Report back every line from the entries below in which the word "zero" occurs.

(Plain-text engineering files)
══════════

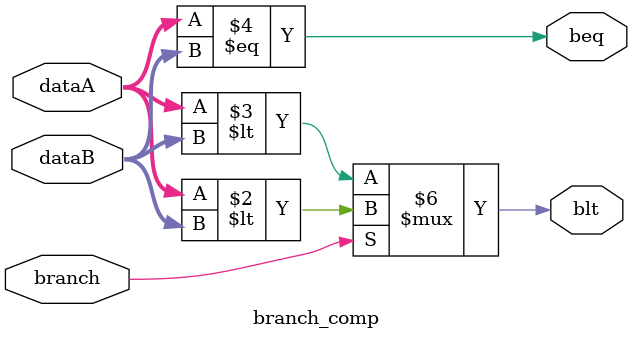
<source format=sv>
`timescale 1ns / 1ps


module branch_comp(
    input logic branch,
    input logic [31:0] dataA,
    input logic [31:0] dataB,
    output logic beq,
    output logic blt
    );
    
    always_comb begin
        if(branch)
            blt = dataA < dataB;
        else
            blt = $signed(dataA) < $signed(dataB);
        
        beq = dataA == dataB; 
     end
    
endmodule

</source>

══════════

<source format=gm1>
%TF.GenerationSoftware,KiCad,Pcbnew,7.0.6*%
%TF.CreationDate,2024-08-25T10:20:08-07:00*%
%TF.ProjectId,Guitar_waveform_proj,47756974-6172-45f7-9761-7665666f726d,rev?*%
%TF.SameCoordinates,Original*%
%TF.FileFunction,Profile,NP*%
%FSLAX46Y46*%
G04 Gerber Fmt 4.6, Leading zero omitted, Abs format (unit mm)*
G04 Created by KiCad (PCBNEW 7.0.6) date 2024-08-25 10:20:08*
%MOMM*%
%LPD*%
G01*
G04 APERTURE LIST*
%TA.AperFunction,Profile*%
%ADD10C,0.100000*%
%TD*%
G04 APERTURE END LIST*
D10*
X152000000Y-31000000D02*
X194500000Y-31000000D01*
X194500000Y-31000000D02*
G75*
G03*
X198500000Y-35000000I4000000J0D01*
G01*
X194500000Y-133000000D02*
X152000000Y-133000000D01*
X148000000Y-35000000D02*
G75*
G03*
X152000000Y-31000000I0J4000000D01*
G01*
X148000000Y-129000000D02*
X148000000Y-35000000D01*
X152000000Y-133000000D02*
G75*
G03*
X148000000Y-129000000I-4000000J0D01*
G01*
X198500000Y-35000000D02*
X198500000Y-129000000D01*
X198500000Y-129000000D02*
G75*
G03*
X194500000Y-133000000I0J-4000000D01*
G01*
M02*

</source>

══════════

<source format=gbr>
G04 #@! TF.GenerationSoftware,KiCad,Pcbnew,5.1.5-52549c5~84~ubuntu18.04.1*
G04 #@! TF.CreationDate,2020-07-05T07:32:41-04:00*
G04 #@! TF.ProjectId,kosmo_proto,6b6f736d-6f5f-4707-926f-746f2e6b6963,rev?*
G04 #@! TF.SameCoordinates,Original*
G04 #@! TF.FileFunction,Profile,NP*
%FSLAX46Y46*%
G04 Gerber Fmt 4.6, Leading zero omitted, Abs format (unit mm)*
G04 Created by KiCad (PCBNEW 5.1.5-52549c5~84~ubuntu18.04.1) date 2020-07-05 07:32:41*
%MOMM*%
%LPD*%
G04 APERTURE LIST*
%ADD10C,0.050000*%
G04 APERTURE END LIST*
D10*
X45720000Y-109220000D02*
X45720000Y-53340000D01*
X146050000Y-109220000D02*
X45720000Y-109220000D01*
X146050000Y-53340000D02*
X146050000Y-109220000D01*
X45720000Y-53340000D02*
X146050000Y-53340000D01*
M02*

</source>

══════════

## Response to this task:
G04 Gerber Fmt 4.6, Leading zero omitted, Abs format (unit mm)*
G04 Gerber Fmt 4.6, Leading zero omitted, Abs format (unit mm)*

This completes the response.